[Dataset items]
↓

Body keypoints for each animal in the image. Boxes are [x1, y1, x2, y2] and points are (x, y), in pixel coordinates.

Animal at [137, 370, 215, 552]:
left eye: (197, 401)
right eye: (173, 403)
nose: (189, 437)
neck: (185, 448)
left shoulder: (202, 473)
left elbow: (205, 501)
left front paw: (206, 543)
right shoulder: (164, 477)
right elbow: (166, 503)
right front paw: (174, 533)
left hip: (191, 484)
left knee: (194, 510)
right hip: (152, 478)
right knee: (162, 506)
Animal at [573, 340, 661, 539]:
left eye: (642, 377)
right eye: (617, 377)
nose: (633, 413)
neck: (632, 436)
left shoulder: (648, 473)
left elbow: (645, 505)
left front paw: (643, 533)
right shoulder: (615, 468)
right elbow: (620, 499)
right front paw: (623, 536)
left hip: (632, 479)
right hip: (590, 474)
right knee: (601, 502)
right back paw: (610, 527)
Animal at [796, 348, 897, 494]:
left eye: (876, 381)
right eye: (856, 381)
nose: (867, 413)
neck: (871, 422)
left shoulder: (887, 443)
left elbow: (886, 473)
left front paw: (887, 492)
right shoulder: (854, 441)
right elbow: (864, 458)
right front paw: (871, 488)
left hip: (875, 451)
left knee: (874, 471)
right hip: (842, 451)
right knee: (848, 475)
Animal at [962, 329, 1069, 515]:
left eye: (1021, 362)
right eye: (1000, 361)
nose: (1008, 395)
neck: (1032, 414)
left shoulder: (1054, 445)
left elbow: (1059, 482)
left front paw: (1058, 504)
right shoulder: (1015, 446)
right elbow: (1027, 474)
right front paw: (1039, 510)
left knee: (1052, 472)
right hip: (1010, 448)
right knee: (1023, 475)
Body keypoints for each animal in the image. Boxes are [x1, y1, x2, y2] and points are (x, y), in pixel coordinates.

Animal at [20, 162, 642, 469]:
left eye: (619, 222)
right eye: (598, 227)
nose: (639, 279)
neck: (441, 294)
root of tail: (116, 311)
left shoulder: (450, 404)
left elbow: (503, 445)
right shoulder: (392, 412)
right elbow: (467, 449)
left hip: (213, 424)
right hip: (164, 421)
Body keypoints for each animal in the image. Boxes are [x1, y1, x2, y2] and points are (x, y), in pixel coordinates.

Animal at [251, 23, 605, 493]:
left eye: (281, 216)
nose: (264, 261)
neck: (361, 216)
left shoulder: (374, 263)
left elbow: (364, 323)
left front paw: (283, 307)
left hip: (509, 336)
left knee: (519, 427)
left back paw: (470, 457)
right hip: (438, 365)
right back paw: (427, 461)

↑

» INSTRUCTIONS TO FOLLOW: Each line above must be retyped exactly in the response.

» SOLUTION:
Body keypoints for each animal in the image. Boxes are [x1, y1, x2, y2] and points are (x, y), in pixel coordinates.

Animal at [137, 370, 215, 552]:
left eye: (197, 401)
right eye: (173, 403)
nose: (189, 437)
neck: (185, 448)
left shoulder: (202, 473)
left elbow: (205, 501)
left front paw: (206, 543)
right shoulder: (164, 477)
right elbow: (166, 503)
right front paw: (174, 533)
left hip: (191, 484)
left knee: (194, 510)
right hip: (152, 478)
right knee: (162, 506)
Animal at [573, 340, 661, 539]:
left eye: (642, 377)
right eye: (617, 377)
nose: (633, 413)
neck: (632, 436)
left shoulder: (648, 473)
left elbow: (645, 505)
left front paw: (643, 533)
right shoulder: (615, 468)
right elbow: (620, 499)
right front paw: (623, 536)
left hip: (632, 479)
right hip: (590, 474)
right knee: (601, 502)
right back paw: (610, 527)
Animal at [796, 348, 897, 494]:
left eye: (876, 381)
right eye: (856, 381)
nose: (867, 413)
neck: (871, 422)
left shoulder: (887, 443)
left elbow: (886, 473)
left front paw: (887, 492)
right shoulder: (854, 441)
right elbow: (864, 458)
right front paw: (871, 488)
left hip: (875, 451)
left knee: (874, 471)
right hip: (842, 451)
right knee: (848, 475)
Animal at [962, 329, 1069, 515]:
left eye: (1021, 362)
right eye: (1000, 361)
nose: (1008, 395)
neck: (1032, 414)
left shoulder: (1054, 445)
left elbow: (1059, 482)
left front paw: (1058, 504)
right shoulder: (1015, 446)
right elbow: (1027, 474)
right front paw: (1039, 510)
left knee: (1052, 472)
right hip: (1010, 448)
right knee: (1023, 475)
Body keypoints for each animal in the image. Boxes are [x1, y1, x2, y2] and points are (x, y), in pixel coordinates.

Animal at [20, 162, 642, 469]:
left eye: (619, 222)
right eye: (598, 227)
nose: (639, 279)
neck: (441, 294)
root of tail: (116, 311)
left shoulder: (450, 404)
left elbow: (503, 445)
right shoulder: (392, 412)
right elbow: (467, 449)
left hip: (213, 424)
right hip: (164, 421)
Body keypoints for each animal in the image. Boxes are [x1, y1, x2, y2] and points are (x, y), in pixel coordinates.

Animal at [251, 23, 605, 493]:
left eye: (281, 216)
nose: (264, 261)
neck: (361, 216)
left shoulder: (374, 263)
left elbow: (364, 323)
left front paw: (283, 307)
left hip: (509, 336)
left knee: (519, 427)
left back paw: (470, 457)
right hip: (438, 365)
right back paw: (427, 461)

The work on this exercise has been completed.